Elle y a avancé que cet exposé laissait à penser que Monsieur [S] avait, lors de son départ, emporté son propre fichier clients pour en faire profiter la société Les Clefs.

Elle y a précisé que par courriers en date des 7 décembre 2020 et du 17 février 2020, adressés respectivement à Monsieur [S] et à la société Les Clefs, elle a mis ceux-ci en demeure de cesser leurs agissements déloyaux.

Elle y a observé que ses propres courriers n’ont donné suite à aucune réponse par leurs destinataires respectifs, et que cette absence la rendait d’autant plus légitime à s’assurer que Monsieur [S] ne fût pas en possession de son fichier clients et qu’il ne l’eût pas transféré à la société Les Clefs.

En outre, l’ordonnance sur requête ne comporte aucune motivation qui lui est propre, sauf à dire que la demande paraît juste et bien fondée, et se borne ainsi en substance à adopter les motifs de la requête.

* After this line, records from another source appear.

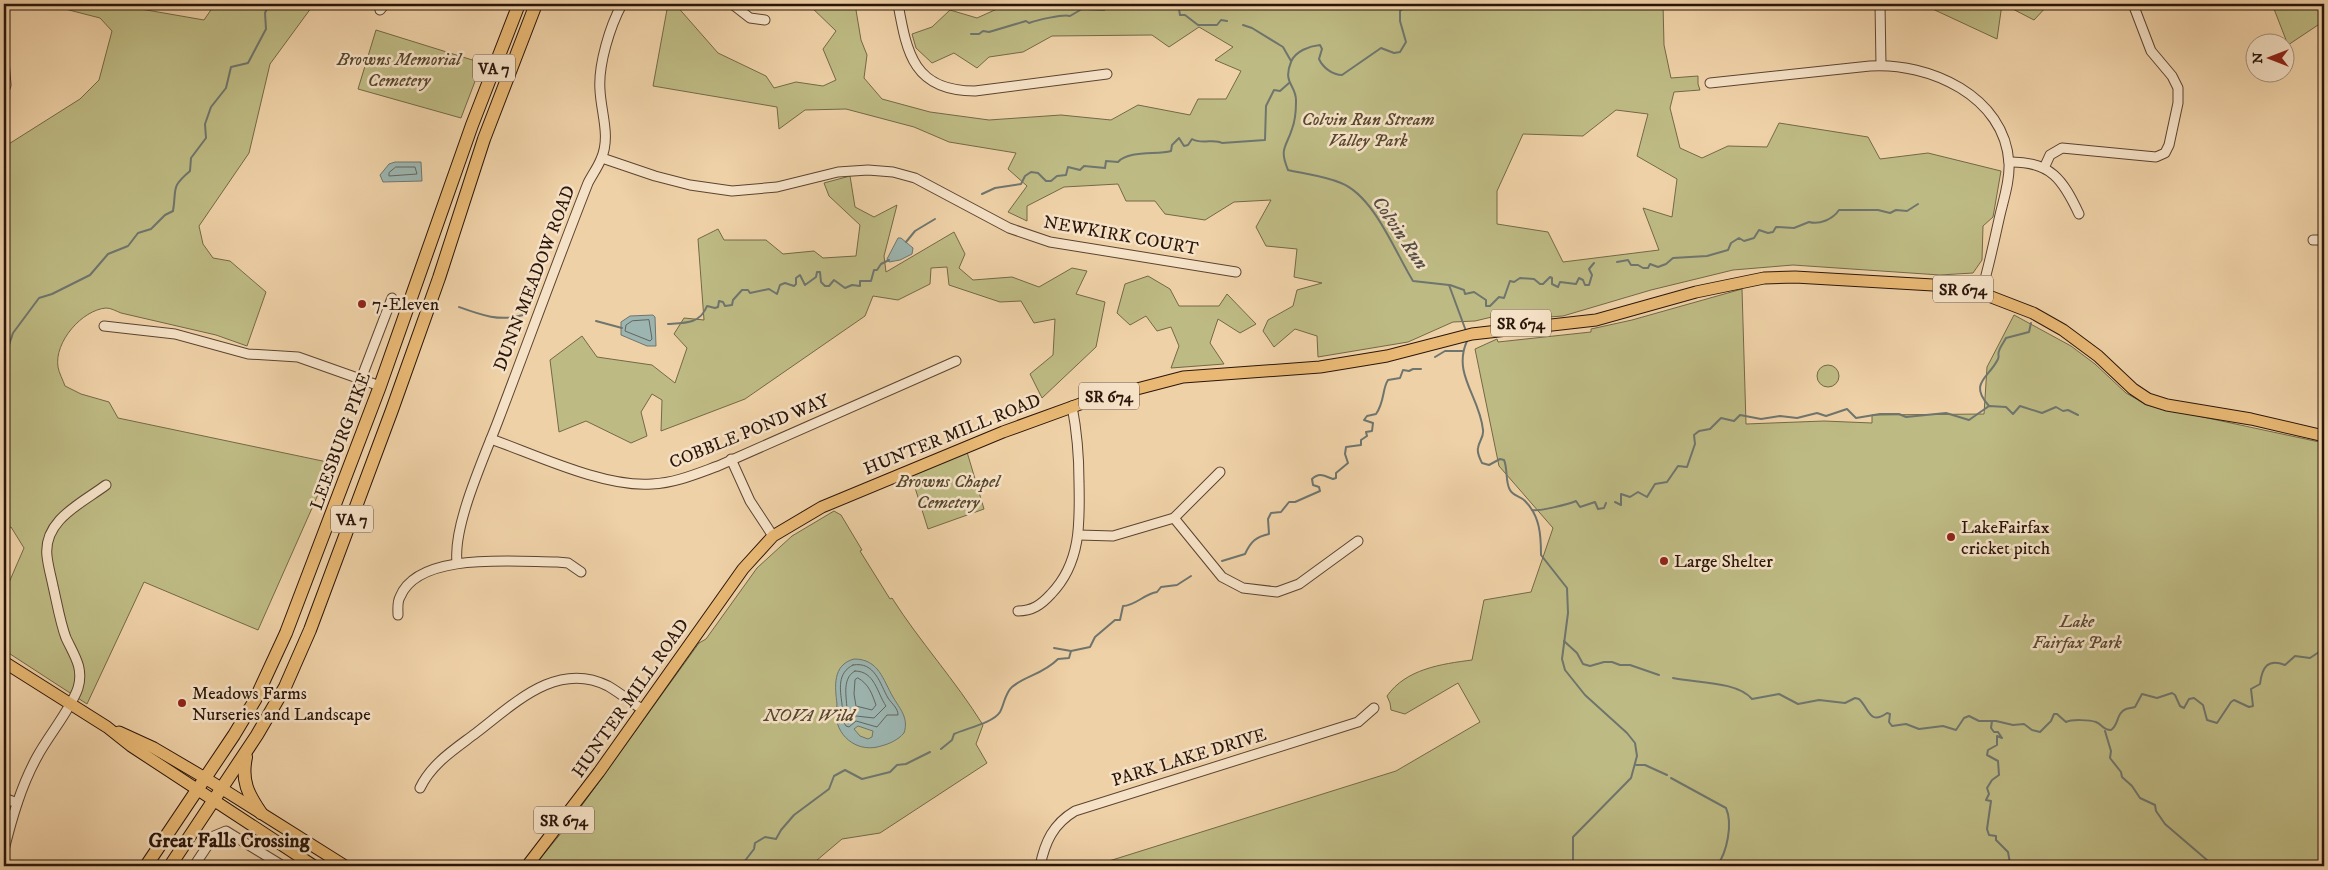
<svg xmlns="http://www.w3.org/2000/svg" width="2328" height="870" font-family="'IM FELL DW Pica',serif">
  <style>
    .green { fill: #beba83; stroke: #746846; fill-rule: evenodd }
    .water { fill: #9cb5b0; stroke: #6e756e; fill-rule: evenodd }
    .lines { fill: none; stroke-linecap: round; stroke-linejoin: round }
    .shore { stroke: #63655d; stroke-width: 1 }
    .stream { stroke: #6e756e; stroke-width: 2 }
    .minor-casing { stroke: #5b4431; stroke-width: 11 }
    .major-casing { stroke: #2a150a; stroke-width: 13 }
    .highway-casing { stroke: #2a150a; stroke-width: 14 }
    .minor { stroke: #f5e1c6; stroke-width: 9 }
    .major { stroke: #e8b874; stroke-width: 11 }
    .highway { stroke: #e8b874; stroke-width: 12 }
    .poi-dot { fill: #8f2418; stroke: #f5e1c6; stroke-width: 2 }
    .labels { text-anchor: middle; stroke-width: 5; stroke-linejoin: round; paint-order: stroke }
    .shield { fill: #f5e1c6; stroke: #675242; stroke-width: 1 }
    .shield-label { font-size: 16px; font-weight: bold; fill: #2a150a }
    .park-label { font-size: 18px; font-style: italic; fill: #56472e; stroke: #f5e1c6 }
    .street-label { font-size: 18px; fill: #2a150a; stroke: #f5e1c6 }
    .poi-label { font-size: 18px; fill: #2a150a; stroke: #f5e1c6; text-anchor: start }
    .water-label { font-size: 19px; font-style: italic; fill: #524d44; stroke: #f5e1c6 }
    .quarter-label { font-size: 20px; font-weight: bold; fill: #2a150a; stroke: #f5e1c6 }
  </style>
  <rect width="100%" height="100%" fill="#efd1a7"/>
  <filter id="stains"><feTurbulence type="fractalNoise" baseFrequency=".004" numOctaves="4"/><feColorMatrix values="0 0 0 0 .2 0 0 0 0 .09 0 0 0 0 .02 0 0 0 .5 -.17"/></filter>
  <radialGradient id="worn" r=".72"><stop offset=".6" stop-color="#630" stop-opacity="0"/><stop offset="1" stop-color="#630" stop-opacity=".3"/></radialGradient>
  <!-- green -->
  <g class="green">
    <path d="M57,4h55l92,16 11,-16h99l-44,60 -21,89 -50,73 4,18 10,14 17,3 36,31 -19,54 -31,-11 -95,-22c-5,-2 -10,-5 -15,-5 -24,2 -52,34 -48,59 1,6 5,13 7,19l16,8 28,8 9,16 214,45 -74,167 -114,-48 -57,122 -83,-54v-56l20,-46 -13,-21 -7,2v-382l76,-48 19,-19 13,-49 -12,-13 -35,-9z"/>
    <path d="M668,4h7l43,49 48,23 8,12 22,-6 27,4 13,-6 -13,-31 13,-18 -28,-27h47l6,36 6,15 -3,23 18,21 48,13 59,8 72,-5 50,5 27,-15 52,10 8,-16h28l15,-28 -26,-11 18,-13 -34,-20 -30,20 -17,-12 -100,1 -29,16 -34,5 -12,11 -23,-15 -22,10 -16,-15 -4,-14 20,-7 18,-17 27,8 31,-14h655l1,41 7,33 27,-2v8l2,6 -26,2 -4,16 10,40 22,10 26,-12 39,1 12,-24 89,14 12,22 48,-6 73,18 -8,46 -10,9 -1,34 -9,13 -33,2 -147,-10 -60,5 -82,20 -88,26 -57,4 -10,-4 -21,5 -22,1 -45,20 -90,15 -1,-21 -22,-7 -21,18 -11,-16 5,-11 25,-14 4,-16 25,-7 -28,-6 3,-28 -31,-3 -10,-19 15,-27 -37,2 -29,18 -40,-6 -10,-13h-29l-8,-17 -54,3 -37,19v15l-19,-9 19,-26 -19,-17 8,-16 -67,-11 -35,-15 -68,-18 -41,1 -26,19 -2,-22 -124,-21zM1616,110l32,4 -11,42 40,23 -5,38 -29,-9 16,42 -96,12 -15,-30 -51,-8v-33l26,-57 60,2z"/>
    <path d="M1925,4h77l-5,35 -73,-34z"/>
    <path d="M2003,4h18l8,3 3,-3h17l-15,16z"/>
    <path d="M2276,4h48v17l-36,24 -14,-36z"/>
    <path d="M376,30l106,33 -21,55 -103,-29z"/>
    <path d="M850,176l5,31 19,10 23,-12 -13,51 2,16 68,-40 11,22 -6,14 14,12 39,-3 27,10 33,-19 15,3 -11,23 29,8 -9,45 -54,51 -12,-24 23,-19 2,-36 -21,4 -13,-22 -21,1 -51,-17 -2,-18 -16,1 -1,16 -32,16 -25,-4 -8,20 -120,83 -84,32 1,-31 -10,-6 -11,18 6,24 -16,7 -45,-22 -27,11 -9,-72 32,-24 15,21 55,8 23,18 12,-35 -13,-14 10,-16 20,2 -6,-81 20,-10 6,11h42l17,14 31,-3 9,7 33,-2 4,-31 -31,-29 -5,-13z"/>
    <path d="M1148,276l22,13 9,17h40l8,-12 29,30 -16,9 -22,-14 -8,24 14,21 -53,4 8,-22 -8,-19 -14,4 -11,-15 -16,9 -13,-12 8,-29z"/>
    <path d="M1742,289l4,135 78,-3 48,2v-8l112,-1 3,-47 27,-52 57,31 24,18 31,29 21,12 177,38v423h-1231l303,-95 84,-49 -22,-39 -53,31 -14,-4 -1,-7 -3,-7c19,-27 54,-32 85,-36l12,-60 47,-8 22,-64 -54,-62 -24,-117 22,-10 1,3 93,-10v-3l41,-9z"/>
    <circle cx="1828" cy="376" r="11"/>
    <path d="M967,452l17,57 -56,20 -17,-54z"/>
    <path d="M834,511l7,4 21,35 -2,1 30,48 2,-1c28,44 63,82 91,127l-7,19 11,19 -107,70 -38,6 -32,27h-276l33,-40 132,-183 7,-4 51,-71 35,-32z"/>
  </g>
  <!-- water -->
  <g class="water">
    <path d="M395,162h26l1,19 -39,1 -3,-7 9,-11z"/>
    <path d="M898,238h3l12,10 -1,6 -12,6 -11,2 -2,-3z"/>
    <path d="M653,315l2,2 1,29h-9l-26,-11v-13l9,-6z"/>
    <path d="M854,659c25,0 29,21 39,38 7,12 16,21 11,36 -6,7 -15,11 -23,13 -21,7 -43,-7 -45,-30 -1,-4 1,-8 1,-12 -2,-17 -5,-39 17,-45zM858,726l15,5 -1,6 -4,2 -8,-3 -6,-7z"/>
  </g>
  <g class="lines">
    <!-- shore -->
    <g class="shore">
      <path d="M396,167h19l2,7 -28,2v-3z"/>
      <path d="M649,320l3,19 -2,2 -25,-10 1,-6 6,-4z"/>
      <path d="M853,665c22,-4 27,19 35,33 4,6 10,10 10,17h-11l-10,12 -21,-6 -7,6 -3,-1c-6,-10 -3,-12 -4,-22 -2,-15 -5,-31 11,-39z"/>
      <path d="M855,671c20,0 22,22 31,35l-12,12 -27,-3c1,-14 -7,-36 8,-44z"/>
      <path d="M858,678c11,6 14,16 18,27l-4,5 -16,-4 -2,-12 1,-14z"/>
    </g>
    <!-- stream -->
    <g class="stream">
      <path d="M1169,4l10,5 1,6h5l13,10h19l4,-5 6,1"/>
      <path d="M1408,4l-8,7v10l6,21 -6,10 -6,1 -13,-5 -39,27c-9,0 -19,-7 -23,-16l3,-10 -2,-4c-10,1 -25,6 -29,17 -9,22 6,23 5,40 0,8 -1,19 -4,27 -6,19 -13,19 -4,41 17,4 36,6 53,13 33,13 54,69 72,98l36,4 17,46"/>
      <path d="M1243,25l9,3 31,19 8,14"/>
      <path d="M971,34h8l4,-3 6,1 37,-11 3,2c8,-3 34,-9 41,-7l12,-7 22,1 4,-3 20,-3"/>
      <path d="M982,194l13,-6 26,-4 4,-8 6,-4 7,1 8,8h5l6,-5 9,-1 2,-8 12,3 4,-4 21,2 1,-7 12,1c11,-12 39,-7 53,-11l1,-6 7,-7 5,8 4,-1 4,-6c10,6 22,-1 30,4l43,-3 1,-34 8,-16 6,1 9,-8"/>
      <path d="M906,242l9,-11 20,-12"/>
      <path d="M1617,262l11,-2 3,5h7l5,3h5l2,-4 8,3 8,-3 7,-6 34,-2 21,-6 3,-7 8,-5 5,3 10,-3 5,-8 9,3 5,-1 3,-5 18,1 15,-6c11,3 24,-3 30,-12h39l12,3 6,-3 11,1 11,-7"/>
      <path d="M1450,285l14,5 1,4 9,-2 12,8v6h4l9,-9 5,1 6,-17 4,1 6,-4 14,1 6,5h3l7,-7 2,1v6l6,3 2,-5 16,2 3,-6 4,2 2,5h4l3,-10 -3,-6 5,-6"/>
      <path d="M459,307c22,8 41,15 64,8"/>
      <path d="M596,321l26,7"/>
      <path d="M668,324c17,-1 32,0 39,-18l8,2 3,-1 1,-6 4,1 2,4 7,-1 1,-5 9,-10h6l2,3 19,-4 8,5 3,-9 5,-2 9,3 2,-2v-6l4,-3 5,10 11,-8 1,-5h3l1,10 4,4h4l5,-6 11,8 7,-3 8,1v-5h11l3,-11h3l4,-6 8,-4"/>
      <path d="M1467,341c-15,33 13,56 16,89 1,7 -4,11 -5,18 -1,4 2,11 4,15l7,2 11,-6 4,1c4,9 1,22 6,30 3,6 10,6 15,11 15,15 16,34 16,54l26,33 1,25 -6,46 3,11 20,25 42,38 8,10 2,13 -6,22 -58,59v29"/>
      <path d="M1435,357l10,-6h18"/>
      <path d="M4,360l9,-27 26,-35 13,-4 38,-19 18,-21 20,-8 10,-13 13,-4 14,-14 8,-4c4,-23 -3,-23 17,-40l1,-13 15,-20 -1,-14 6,-17 15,-19 5,-21 17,-4 18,-34 -1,-16 4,-9"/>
      <path d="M1989,406c-21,-23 0,-28 9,-47 2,-4 -1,-3 1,-8 1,-4 5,-9 7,-13l23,-6 2,-9"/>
      <path d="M1615,502l6,3v-11l9,3 8,-5 9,5 8,-13 12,-2 11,-16 9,1 8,-23 -1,-9 5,-4 11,-2 11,-11 13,3 6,-6 21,4 19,-3 17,2 20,-5 9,3 21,-7 9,9 24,-4h19l7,3 40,-4 23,7 20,-14 17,1 7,7 7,-8 22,7 14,-6 7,4 5,-1 10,5"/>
      <path d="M1532,510c6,2 37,-6 44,-9l4,6 15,-5 3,7 6,-1 2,-5"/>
      <path d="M1222,561l23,-7c6,-13 11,-17 24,-20l-1,-15 3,-6 10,-1 8,-10h6l25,-11 -1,-4 -6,-2 -1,-6c8,-7 12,-3 21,0l3,-1v-5l12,-10 -3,-9 1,-7 15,-2v-5l6,-4 -1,-4 6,-1 1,-8 -9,-3 3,-4 9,-2c9,-13 6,-25 12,-34l12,-2 3,-8 6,1 4,-2h8"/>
      <path d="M1564,641l13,12 6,11 7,2 14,-4h8l8,3h10l29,10"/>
      <path d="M1054,648l17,3"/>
      <path d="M1673,678c22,5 64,3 79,21l27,-5 19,10 21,-4 26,3 10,-5 4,1c10,9 10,27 28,14l3,1 -1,8 3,4 14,-2 13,5 24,-3 13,4 8,-12 5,-2 10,5h17l17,4 11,-1 8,6 8,2 11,-11 3,-7h3l9,8c6,-3 24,-2 30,0 7,3 7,8 15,8 8,-5 5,-17 15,-21 3,-1 6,-1 9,-2l7,-13 15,4 15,-5 3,2 5,11 4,2 5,-9 5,-1 9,7 4,15 10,3 14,-21 3,-2 15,7 4,-1 -2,-17 9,-5c2,-17 8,-26 25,-19l10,-9 15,2 9,-6h5"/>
      <path d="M1992,721l-1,7 3,4h4l4,6 -5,-2v9l-9,5 -1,5 11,6 1,14 -7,5 -5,8 2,6 -3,6 5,1 -4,28 2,6 7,1v4l12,12 2,11 -2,3"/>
      <path d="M2105,731l6,20 -1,7 11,14 1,5 10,9 8,12 15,7 1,6 9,13 49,42"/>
      <path d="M941,749l11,-9 2,-6c13,-6 39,-11 46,-22 4,-7 5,-19 12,-25 14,-12 30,-12 46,-28l11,-1 2,-7 19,-4 5,-10 20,-17h5l3,-14c12,0 21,-12 34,-14l4,-5 16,-2 14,-9"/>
      <path d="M1636,765h9l22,10"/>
      <path d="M1671,778l55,30c7,16 1,44 -9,58"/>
      <path d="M741,866l13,-17 1,-6 10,-6 11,2 5,-9 13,-15 35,-26 5,-13 11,-6 17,9 28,-7 7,-7 9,-1 24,-12"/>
    </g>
    <defs>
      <g id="minor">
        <path d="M732,4l18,14 15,2"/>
        <path d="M898,4c9,50 16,87 77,87l132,-17"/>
        <path d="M1880,4l1,61"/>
        <path d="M380,10l5,-6"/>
        <path d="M4,60l2,25 -2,6"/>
        <path d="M1710,83l160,-17c59,-4 135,30 139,97 1,17 -5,35 -9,52 -6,26 -11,52 -19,78"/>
        <path d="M602,158l53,18 35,9 42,6 45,-4 61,-15 30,-2 25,2 22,6 94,50 41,14 186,30"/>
        <path d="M2009,162c42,-1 54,18 70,52"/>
        <path d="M2044,168l6,-13 12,-7 94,9 9,-4 4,-8 9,-42v-15l-6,-12 -21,-25 -18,-47"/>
        <path d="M2313,240h11"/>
        <path d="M104,326l71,8 73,20 50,3 82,29"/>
        <path d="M361,379l31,-81"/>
        <path d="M491,439c45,16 114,49 161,45 23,-1 44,-10 66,-18l238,-105"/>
        <path d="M731,459l19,42 23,35"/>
        <path d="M1174,518l48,59 21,11 34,4 22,-8 59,-43"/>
        <path d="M1079,535l34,1 61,-18 46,-46"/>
        <path d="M457,562c-4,-37 27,-104 41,-141 30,-79 59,-159 90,-238 4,-8 10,-16 13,-24 10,-22 0,-46 -1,-69 -2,-25 10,-64 22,-86"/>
        <path d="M1018,611c14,0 23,-6 33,-17 30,-31 29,-71 28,-112 0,-26 -2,-50 -7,-76"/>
        <path d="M398,615c0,-6 -1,-13 2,-18 18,-46 116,-35 157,-35l11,1 13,9"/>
        <path d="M420,788c12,-25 35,-39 56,-55 38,-29 81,-73 132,-47 12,7 23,16 35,24"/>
        <path d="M4,798l13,5"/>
        <path d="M4,850c8,-32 17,-64 33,-93 11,-21 34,-48 41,-69 6,-20 -4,-33 -12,-50 -6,-16 -9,-35 -13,-52 -2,-10 -5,-20 -6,-30 -4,-36 35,-53 59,-71"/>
        <path d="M194,866l20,-30 12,-5 57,35"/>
        <path d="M1040,866c5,-24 13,-42 35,-55l283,-89 16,-14"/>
      </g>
      <g id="major">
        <path d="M4,662l103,65 24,19 183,120"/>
        <path d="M119,732l35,16 51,30 140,88"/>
        <path d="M527,866l72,-94 144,-203 30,-33 49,-29 181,-75 80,-29 100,-26 137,-10 67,-11 85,-22 124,-14 100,-28 68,-14 31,-1 138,8 48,8 52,20 30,17 35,26 35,33 15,10 19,6 84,14 73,17"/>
      </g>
      <g id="highway">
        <path d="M246,757c-5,24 2,37 15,56"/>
        <path d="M146,866l88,-131 21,-35 31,-67 94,-247 92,-261 47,-121"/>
        <path d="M170,866l87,-131 28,-48 25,-57 82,-220 47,-132 45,-139 52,-135"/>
      </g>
    </defs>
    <!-- minor casing -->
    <use href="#minor" class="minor-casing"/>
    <!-- major casing -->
    <use href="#major" class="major-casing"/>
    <!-- highway casing -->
    <use href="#highway" class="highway-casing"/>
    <!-- minor -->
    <use href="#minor" class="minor"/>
    <!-- major -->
    <use href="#major" class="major"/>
    <!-- highway -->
    <use href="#highway" class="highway"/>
  </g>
  <!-- markers -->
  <g class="poi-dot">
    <circle cx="362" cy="304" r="5"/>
    <circle cx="1951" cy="537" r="5"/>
    <circle cx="1664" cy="561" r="5"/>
    <circle cx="182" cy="703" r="5"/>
  </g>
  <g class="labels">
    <!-- shield labels -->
    <g class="shield">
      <rect x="473" y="54.5" width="42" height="27" rx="4"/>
      <rect x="1933" y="275.5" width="60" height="27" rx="4"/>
      <rect x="1491" y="309.5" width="60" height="27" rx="4"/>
      <rect x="1079" y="382.5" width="60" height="27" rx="4"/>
      <rect x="331" y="505.5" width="42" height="27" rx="4"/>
      <rect x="534" y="806.5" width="60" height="27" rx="4"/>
    </g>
    <g class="shield-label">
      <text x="494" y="74">VA 7</text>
      <text x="1963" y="295">SR 674</text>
      <text x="1521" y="329">SR 674</text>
      <text x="1109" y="402">SR 674</text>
      <text x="352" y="525">VA 7</text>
      <text x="564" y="826">SR 674</text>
    </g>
    <!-- park labels -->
    <g class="park-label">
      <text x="399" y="65">Browns Memorial<tspan x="399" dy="21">Cemetery</tspan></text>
      <text x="1368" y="125">Colvin Run Stream<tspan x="1368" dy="21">Valley Park</tspan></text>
      <text x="948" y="487">Browns Chapel<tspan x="948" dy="21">Cemetery</tspan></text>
      <text x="2077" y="627">Lake<tspan x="2077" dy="21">Fairfax Park</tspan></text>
      <text x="809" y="721">NOVA Wild</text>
    </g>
    <!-- street labels -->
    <g class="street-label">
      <text transform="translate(1121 235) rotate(10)" y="6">NEWKIRK COURT</text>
      <text transform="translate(534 278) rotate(-69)" y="6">DUNN MEADOW ROAD</text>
      <text transform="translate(749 431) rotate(-22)" y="6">COBBLE POND WAY</text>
      <text transform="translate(952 434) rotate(-22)" y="6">HUNTER MILL ROAD</text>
      <text transform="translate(340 441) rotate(-70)" y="6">LEESBURG PIKE</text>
      <text transform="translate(630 698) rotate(-55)" y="6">HUNTER MILL ROAD</text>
      <text transform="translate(1189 757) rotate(-17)" y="6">PARK LAKE DRIVE</text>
    </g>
    <!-- poi labels -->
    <g class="poi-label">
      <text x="372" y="310">7-Eleven</text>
      <text x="1961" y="533">LakeFairfax<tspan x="1961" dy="21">cricket pitch</tspan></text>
      <text x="1674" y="567">Large Shelter</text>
      <text x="192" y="699">Meadows Farms<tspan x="192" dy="21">Nurseries and Landscape</tspan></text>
    </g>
    <!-- water labels -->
    <g class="water-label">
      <text transform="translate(1401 232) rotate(56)" y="7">Colvin Run</text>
    </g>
    <!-- quarter labels -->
    <g class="quarter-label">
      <text x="229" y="847">Great Falls Crossing</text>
    </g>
  </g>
  <!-- margin -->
  <rect width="2328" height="870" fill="none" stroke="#efd1a7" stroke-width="20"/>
  <rect x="5" y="5" width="2318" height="860" fill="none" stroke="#2a150a" stroke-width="2.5"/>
  <rect x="10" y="10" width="2308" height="850" fill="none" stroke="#2a150a"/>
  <!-- north arrow -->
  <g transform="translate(2270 58) rotate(270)"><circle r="24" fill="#f5e1c6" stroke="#a48f7b"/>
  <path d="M0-4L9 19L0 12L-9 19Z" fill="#8f2418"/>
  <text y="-8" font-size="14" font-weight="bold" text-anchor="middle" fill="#2a150a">N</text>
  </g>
  <rect width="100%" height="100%" filter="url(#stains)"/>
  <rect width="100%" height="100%" fill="url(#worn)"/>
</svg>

Les éléments sus développés dans la requête exposent des allégations sérieusement étayées de concurrence déloyale commis à son encontre par la société Les Clefs, fondées sur la suspicion de ce que son ancien salarié serait parti avec son propre fichier client et en aurait fait bénéficier son nouvel employeur la société Les Clefs.

Ils rendent ainsi plausibles l’éventualité d’une action notamment en concurrence déloyale dirigée contre la société Les Clefs, de telle sorte que la société Native a suffisamment justifié de son intérêt légitime à obtenir la mesure d’instruction sollicitée.

Cependant, ni la requête, ni l’ordonnance rendue sur la base de celle-ci n’exposent et ne caractérisent les circonstances justifiant une dérogation au principe du contradictoire, et il n’appartient pas au juge de les rechercher en analysant les pièces jointes à la requête ou en les déduisant des circonstances de la cause.

Il conviendra d’ordonner la rétractation de l’ordonnance sur requête rendue le 26 mai 2021, et l’ordonnance déférée, ayant refusé cette rétractation, sera infirmée.

Par voie de conséquence, il conviendra de prononcer l’annulation de tous les actes subséquents, copie, constat, séquestre réalisés sur tous les supports y compris informatique réalisés par l’huissier de justice instrumentaire en exécution de cette ordonnance rétractée.

*****

L’ordonnance déférée sera infirmée en ce qu’elle a débouté la société Les Clefs de sa demande au titre des frais irrépétibles de première instance, et l’a condamnée aux dépens de première instance et à payer à la société Native la somme de 2500 euros au titre des frais irrépétibles de première instance.

La société Native sera déboutée de ses demandes au titre des frais irrépétibles des deux instances, et sera condamnée à payer à la société Les Clefs la somme de 2000 euros au titre des frais irrépétibles de première instance et 2000 euros au titre des frais irrépétibles d’appel.

La société Native sera condamnée aux dépens des deux instances avec distraction au profit du conseil de la société Les Clefs.

PAR CES MOTIFS:

La cour, statuant publiquement, par arrêt contradictoire, et après en avoir délibéré conformément à la loi,

Infirme l’ordonnance déférée en toutes ses dispositions;

Statuant à nouveau:

Ordonne la rétractation de l’ordonnance sur requête rendue le 16 mars 2021 par le président du tribunal de commerce de Reims à la requête de la société par actions simplifiée Native Immobilier;

Ordonne par conséquence l’annulation de tous les actes subséquents, copies, constats, séquestres réalisés sur tous les supports y compris informatique réalisés par Maître [Z] [U], huissier de justice, en exécution de cette ordonnance;

Déboute la société par actions simplifiée Native Immobilier de sa demande au titre des frais irrépétibles de première instance et d’appel;

Condamne la société par actions simplifiée Native Immobilier à payer à la société à responsabilité limitée Les Clefs de l’Immobilier la somme de 2000 euros au titre des frais irrépétibles de première instance et la somme de 2000 euros au titre des frais irrépétibles d’appel;

Condamne la société par actions simplifiée Native Immobilier aux entiers dépens de première instance et d’appel, et ce avec distraction au profit de Maître Nicolas Hubsch, conseil de la société à responsabilité limitée Les Clefs de l’Immobilier, de ceux des dépens de première instance et d’appel dont il a fait l’avance sans en avoir reçu provision.